Her iPhone is chock full of helpful apps. Yelp helped us find some great eateries. And when she was driving and I was navigating outside of Boston on I-495, I noticed way too many stretches of red and brick red road ahead on her Google Maps app (I do have that app, but she gets better Internet coverage on her phone) as the road headed toward Newburyport, our destination.

“Get off at the next exit,” I told her, having with my analog map-reading skills noticed a route through the ‘burbs that might not save time, but would probably be more fun, less crowded and less stressful. I zoomed that map in close and we snaked our way through Tewksbury, North Andover and Georgetown, seeing towns, neighborhoods and countryside as opposed to the back bumpers of other frustrated motorists.
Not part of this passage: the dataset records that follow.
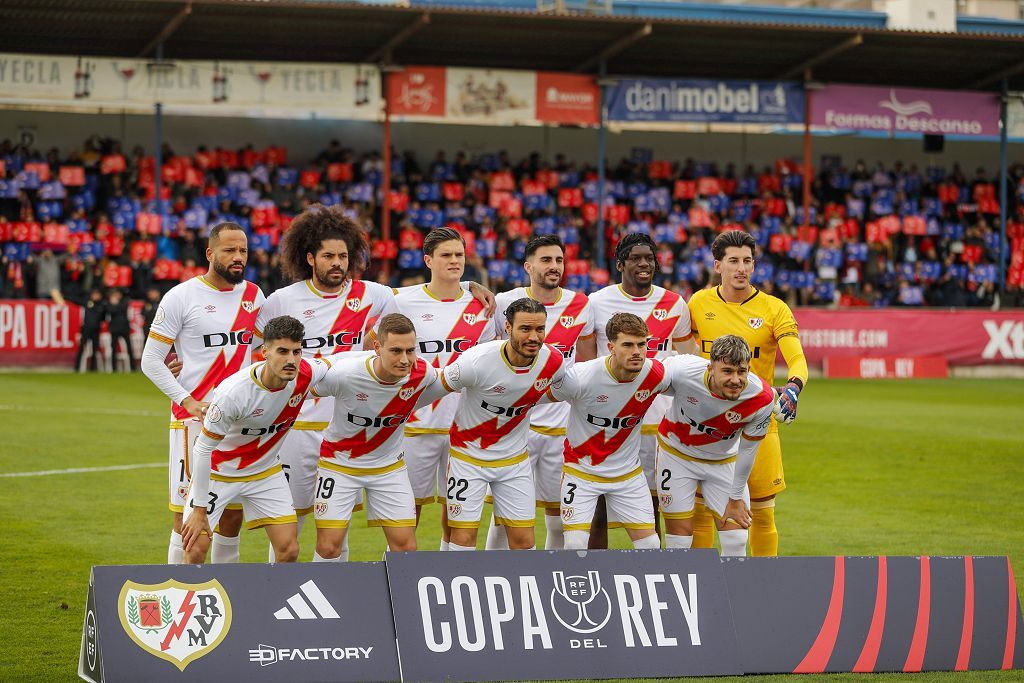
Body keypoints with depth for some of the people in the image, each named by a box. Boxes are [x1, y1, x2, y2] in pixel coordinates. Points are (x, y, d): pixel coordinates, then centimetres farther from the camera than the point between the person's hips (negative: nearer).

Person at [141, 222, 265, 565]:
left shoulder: (254, 296, 10)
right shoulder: (181, 297, -6)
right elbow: (151, 361, -5)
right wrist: (188, 401, -15)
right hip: (194, 417, -5)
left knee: (233, 515, 8)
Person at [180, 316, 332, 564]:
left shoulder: (307, 374, -21)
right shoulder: (233, 392, -34)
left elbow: (331, 364, 7)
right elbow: (203, 449, -24)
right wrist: (199, 510, -21)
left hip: (266, 471, 4)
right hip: (218, 471, -4)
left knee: (289, 550, -5)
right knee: (196, 549, -12)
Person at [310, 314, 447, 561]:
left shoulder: (422, 374, -21)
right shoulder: (344, 373, -31)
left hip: (389, 465, 3)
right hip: (339, 462, -3)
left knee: (406, 546, -2)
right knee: (329, 547, -7)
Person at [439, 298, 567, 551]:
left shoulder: (554, 362, -15)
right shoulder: (477, 362, -29)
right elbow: (440, 385, -9)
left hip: (515, 458, 4)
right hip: (468, 454, -3)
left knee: (524, 542, 3)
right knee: (463, 539, -5)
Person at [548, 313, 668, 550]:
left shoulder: (656, 375, -16)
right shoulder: (580, 377, -26)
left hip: (628, 472, 3)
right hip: (582, 467, -3)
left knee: (650, 544, -1)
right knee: (575, 545, -13)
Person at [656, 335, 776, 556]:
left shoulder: (762, 399, -29)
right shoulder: (681, 371, -35)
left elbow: (747, 450, -12)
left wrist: (736, 498, -2)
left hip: (724, 460, 1)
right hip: (677, 453, -1)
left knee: (736, 540, -3)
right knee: (679, 538, -2)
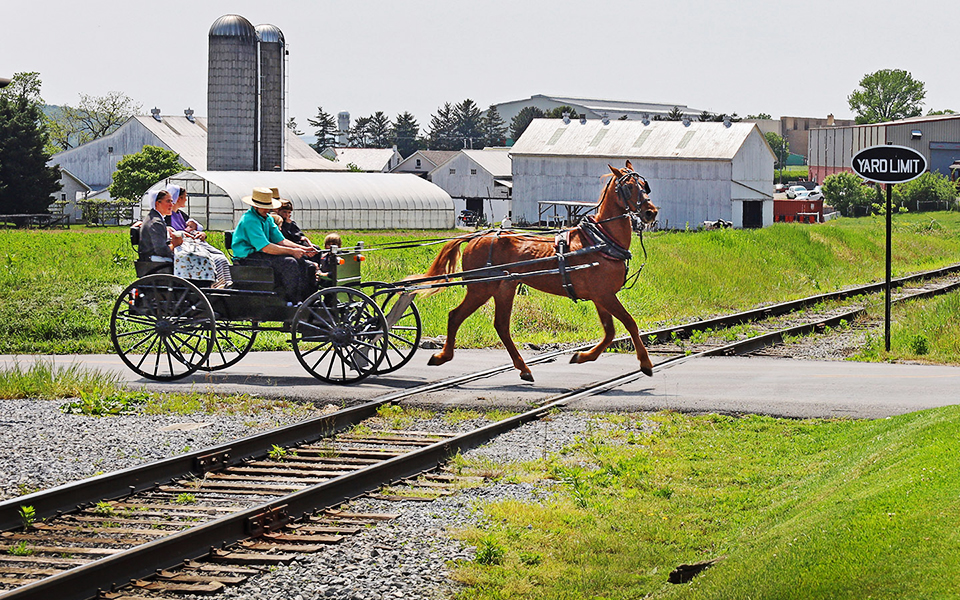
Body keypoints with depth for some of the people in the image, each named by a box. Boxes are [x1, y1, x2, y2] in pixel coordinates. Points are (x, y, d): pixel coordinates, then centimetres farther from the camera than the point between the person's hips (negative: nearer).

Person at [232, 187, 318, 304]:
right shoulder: (250, 220, -18)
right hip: (247, 258, -10)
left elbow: (280, 241, 11)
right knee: (289, 263, -24)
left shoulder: (267, 218, 13)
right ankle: (290, 301, -17)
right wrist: (292, 251, -20)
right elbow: (266, 248, -24)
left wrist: (302, 249, -4)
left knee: (300, 260, 0)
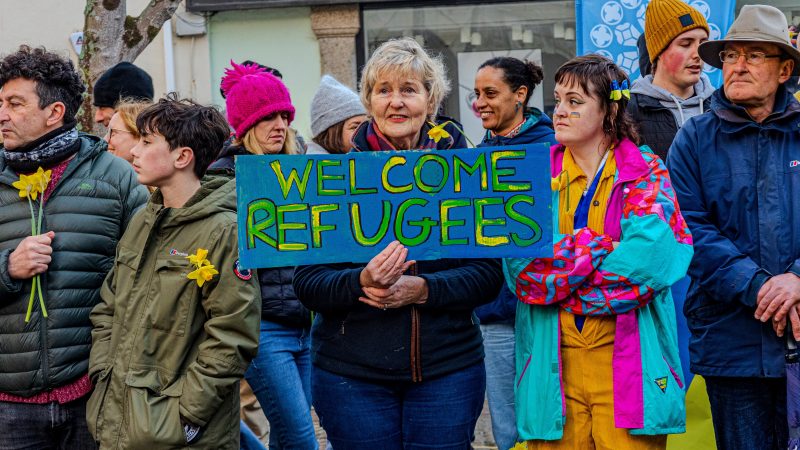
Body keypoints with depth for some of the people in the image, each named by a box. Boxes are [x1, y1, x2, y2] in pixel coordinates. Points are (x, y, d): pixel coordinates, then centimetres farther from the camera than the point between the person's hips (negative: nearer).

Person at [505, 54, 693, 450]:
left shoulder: (645, 173, 4)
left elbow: (647, 256, -14)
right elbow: (519, 263, -4)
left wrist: (557, 279, -9)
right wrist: (601, 247, -11)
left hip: (627, 358, -2)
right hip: (553, 362, 2)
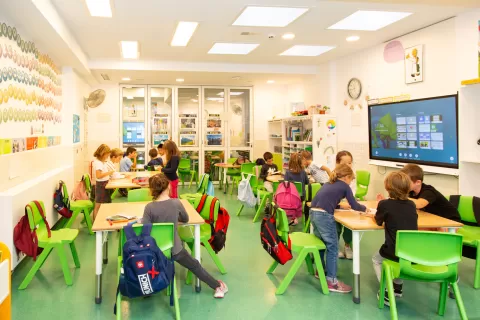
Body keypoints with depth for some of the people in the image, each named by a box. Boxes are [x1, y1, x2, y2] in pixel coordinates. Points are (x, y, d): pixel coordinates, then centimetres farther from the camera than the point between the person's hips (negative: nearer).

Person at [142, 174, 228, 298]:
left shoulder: (149, 207, -20)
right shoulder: (176, 203, -15)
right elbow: (186, 219, 4)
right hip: (175, 249, 1)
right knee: (195, 266, 21)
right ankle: (218, 287, 31)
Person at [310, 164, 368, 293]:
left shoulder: (328, 184, 27)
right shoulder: (344, 186, 8)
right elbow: (355, 206, 10)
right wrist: (365, 208, 28)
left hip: (313, 213, 8)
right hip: (324, 216, -8)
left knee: (321, 242, 25)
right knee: (332, 247, 1)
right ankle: (332, 281, 3)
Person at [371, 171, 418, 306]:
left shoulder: (385, 204, -8)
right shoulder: (412, 204, 5)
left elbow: (378, 221, 8)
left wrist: (373, 215, 29)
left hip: (396, 252, -5)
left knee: (376, 259, 25)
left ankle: (388, 292, 13)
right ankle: (398, 287, 39)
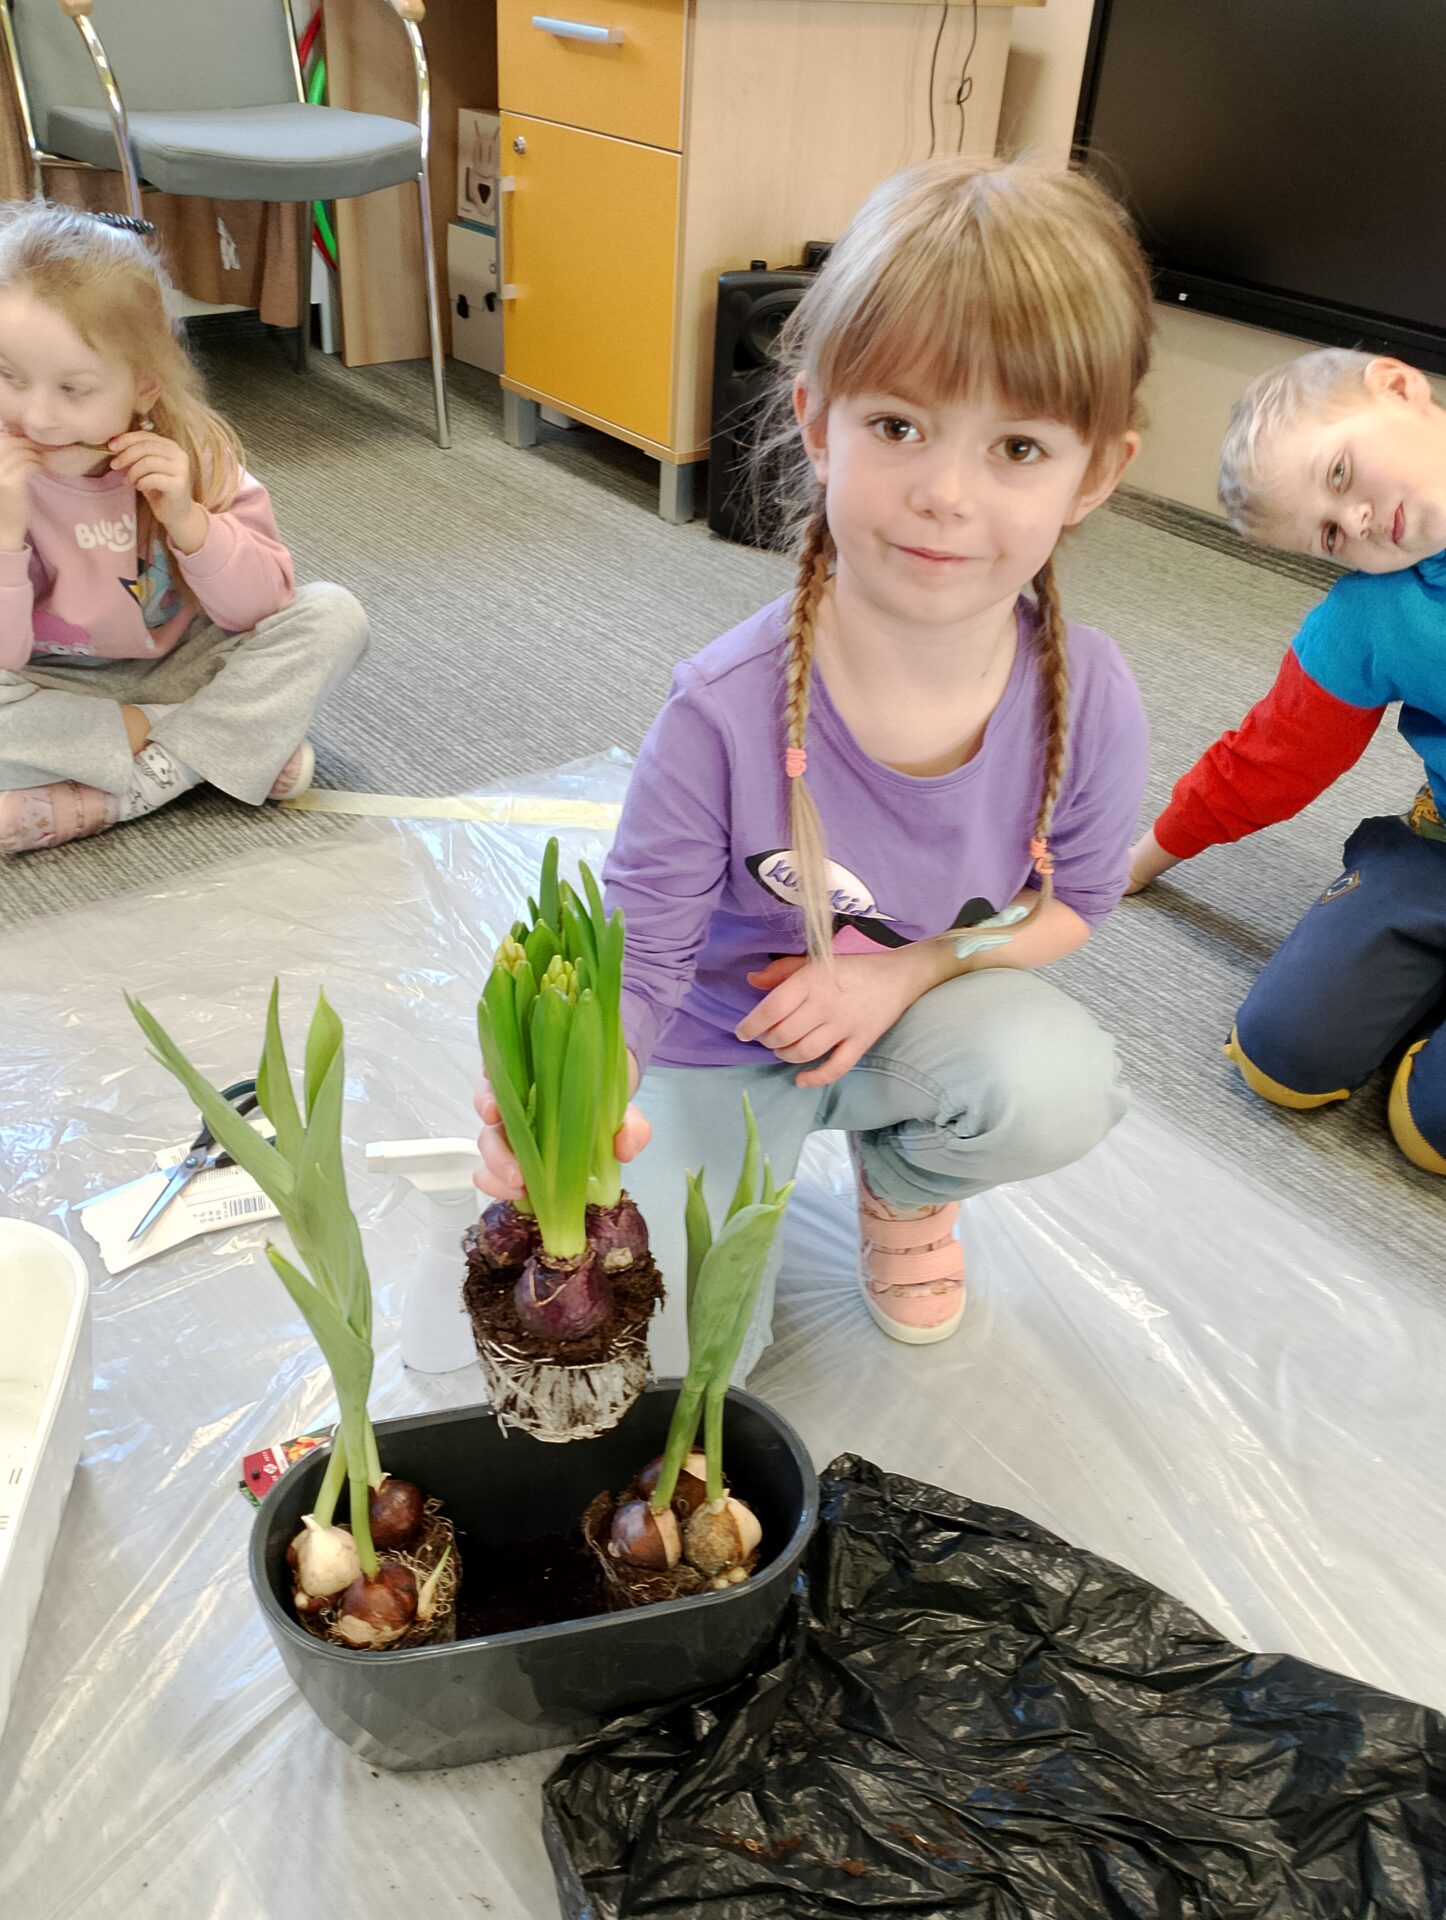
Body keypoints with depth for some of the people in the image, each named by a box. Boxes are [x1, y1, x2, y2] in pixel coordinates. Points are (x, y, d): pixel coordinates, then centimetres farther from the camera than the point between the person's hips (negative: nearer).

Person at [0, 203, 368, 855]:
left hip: (183, 666, 3)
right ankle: (233, 748, -21)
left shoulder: (192, 450, -14)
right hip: (61, 691, -2)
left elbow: (263, 610, -14)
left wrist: (188, 519, -30)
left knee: (332, 617, -19)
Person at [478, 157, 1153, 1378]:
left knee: (1057, 1089, -31)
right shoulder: (726, 713, -31)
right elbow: (639, 952, -23)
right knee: (682, 1350, -8)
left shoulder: (1088, 698, -23)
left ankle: (904, 1183, 7)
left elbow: (1073, 900, -5)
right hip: (726, 1038, -1)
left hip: (926, 1004, 2)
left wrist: (909, 969, -22)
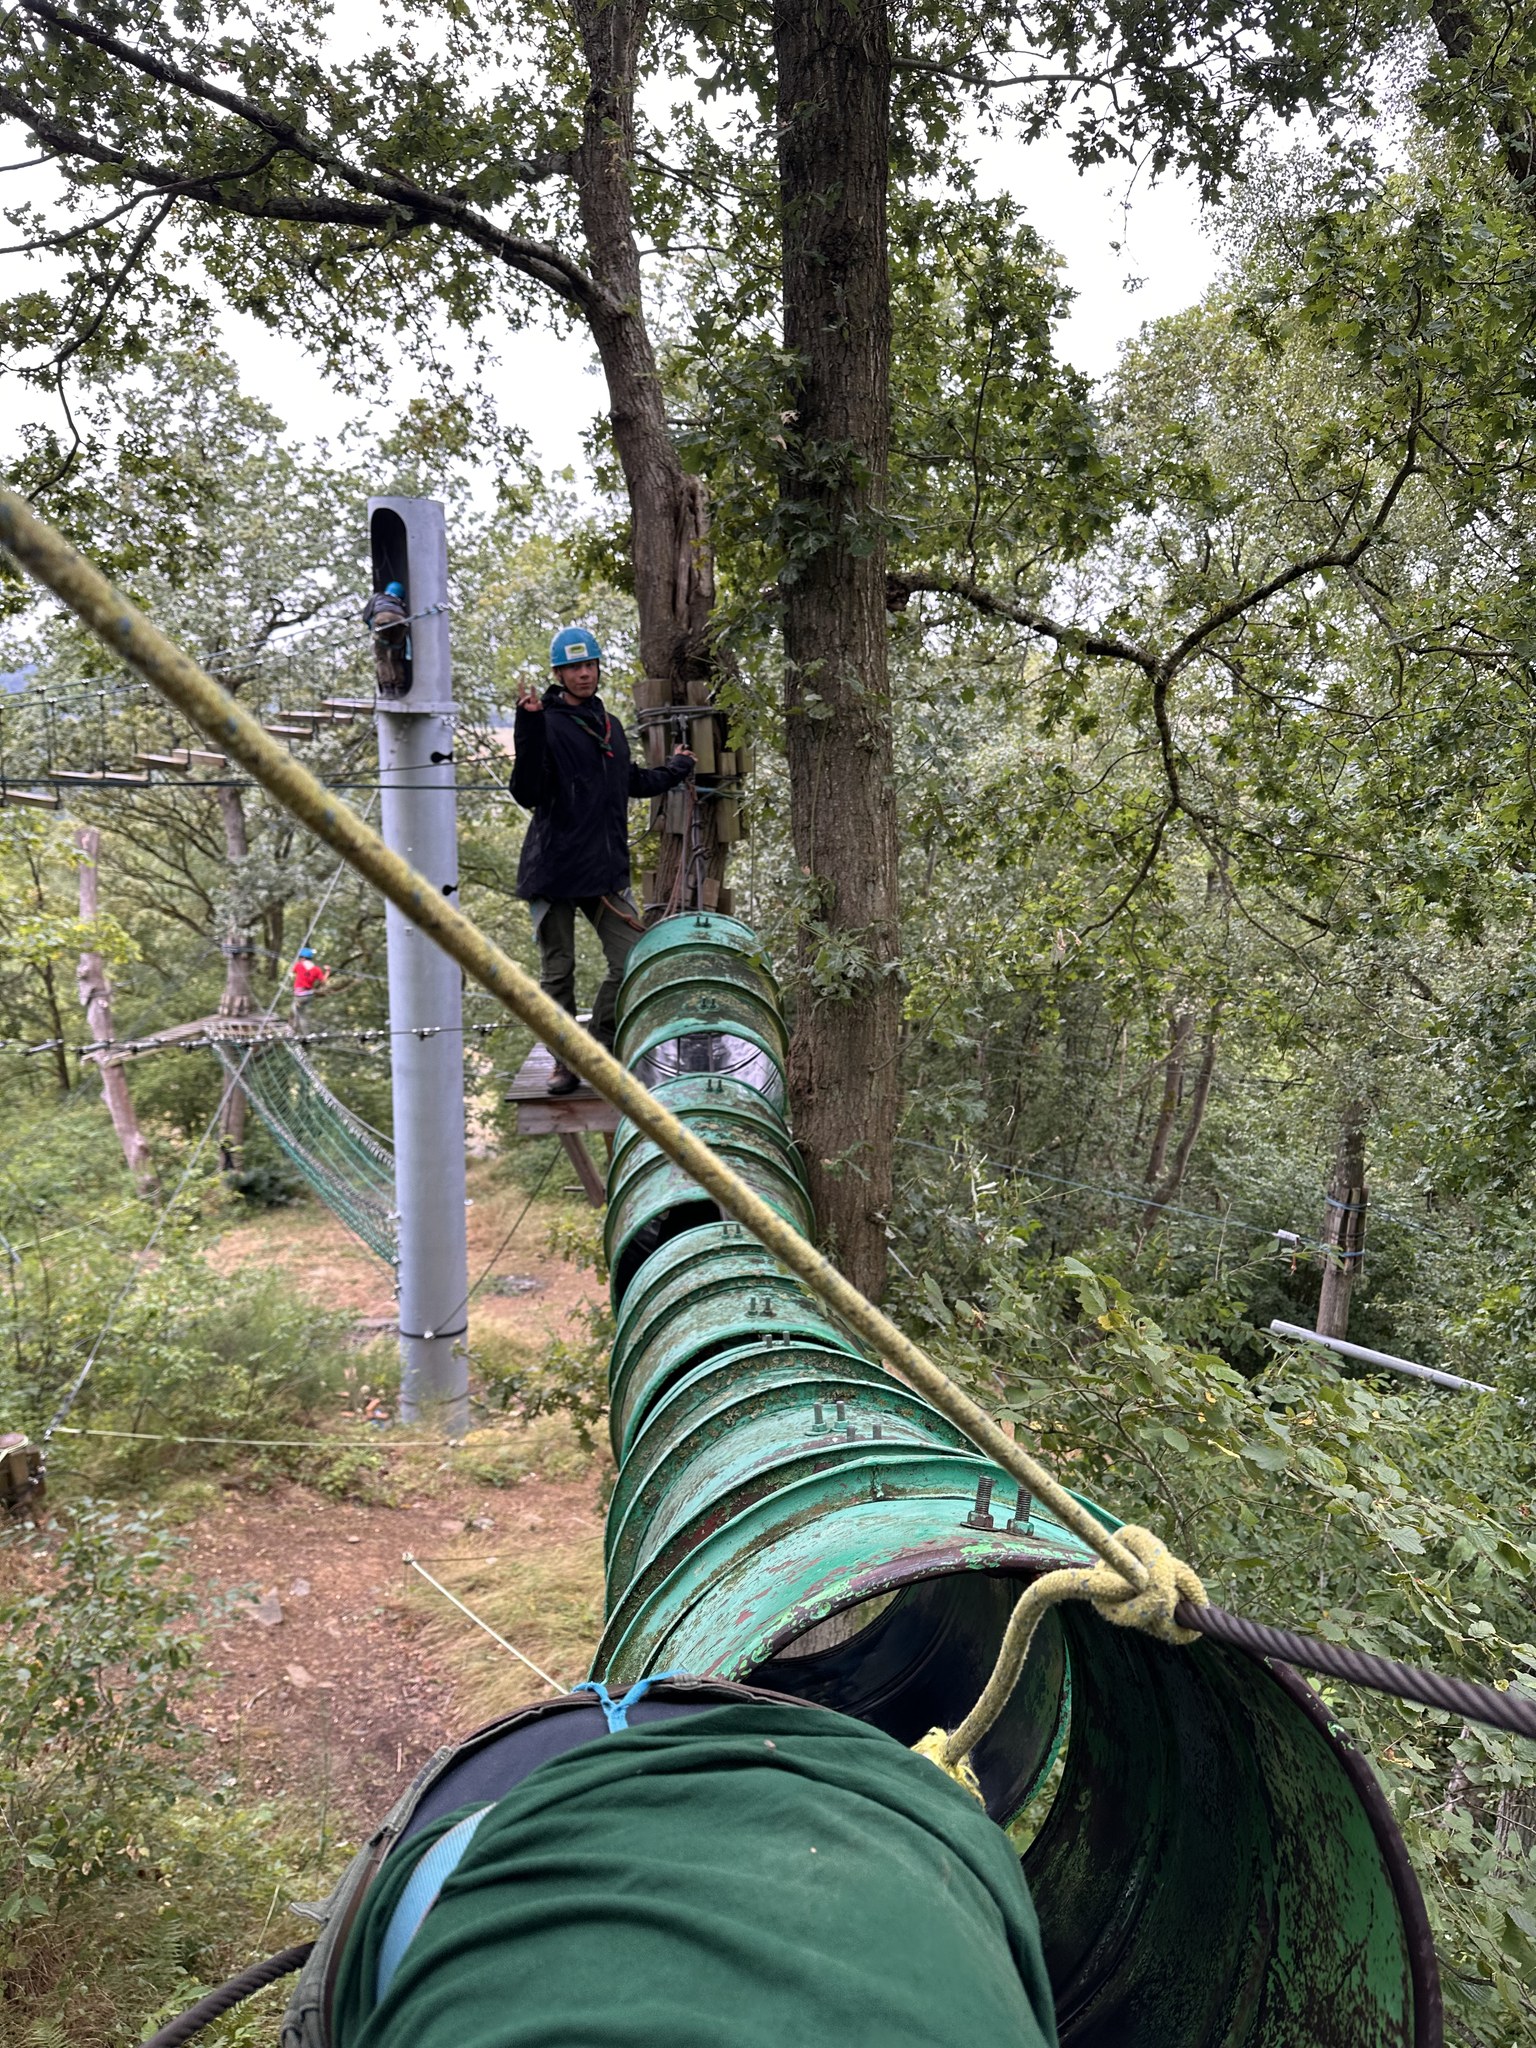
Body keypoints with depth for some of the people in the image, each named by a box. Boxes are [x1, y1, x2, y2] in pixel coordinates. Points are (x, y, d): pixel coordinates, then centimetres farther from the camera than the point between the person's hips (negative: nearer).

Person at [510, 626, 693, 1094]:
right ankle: (565, 1061, 17)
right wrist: (529, 725, -24)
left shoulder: (610, 726, 16)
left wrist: (676, 770, 45)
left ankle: (601, 1048, 15)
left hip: (607, 869, 5)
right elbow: (528, 794, -18)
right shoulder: (547, 723, -6)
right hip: (554, 870, -5)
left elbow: (630, 782, 32)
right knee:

I’m a map lover, so I was happy as a hog in slop watching the little blue dot make turn after turn, and converting right turns to left turns in my head when our direction didn’t match the map’s orientation. We reached our destination in a way we never would have pre-Google maps, our tempers unfrayed, and enjoyed a lovely evening in the historic town once home to privateers and later, abolitionist leaders.

Apps and like technology are tools. More and more people are using them. The more a community maximizes its use of these kinds of tools to attract people and capital to the particular assets it features, the more livable and prosperous that community will become.

As noted on page 8, economic developers and others are taking notice of that fact in the Johnson City MSA (Washington, Carter and Unicoi counties). That’s a good thing, and I hope one day the answer to “OK Google – What is Southern Appalachia’s best outdoor playground” is: “The Johnson City Metropolitan Statistical Area is considered Southern Appalachia’s premier outdoor playground.”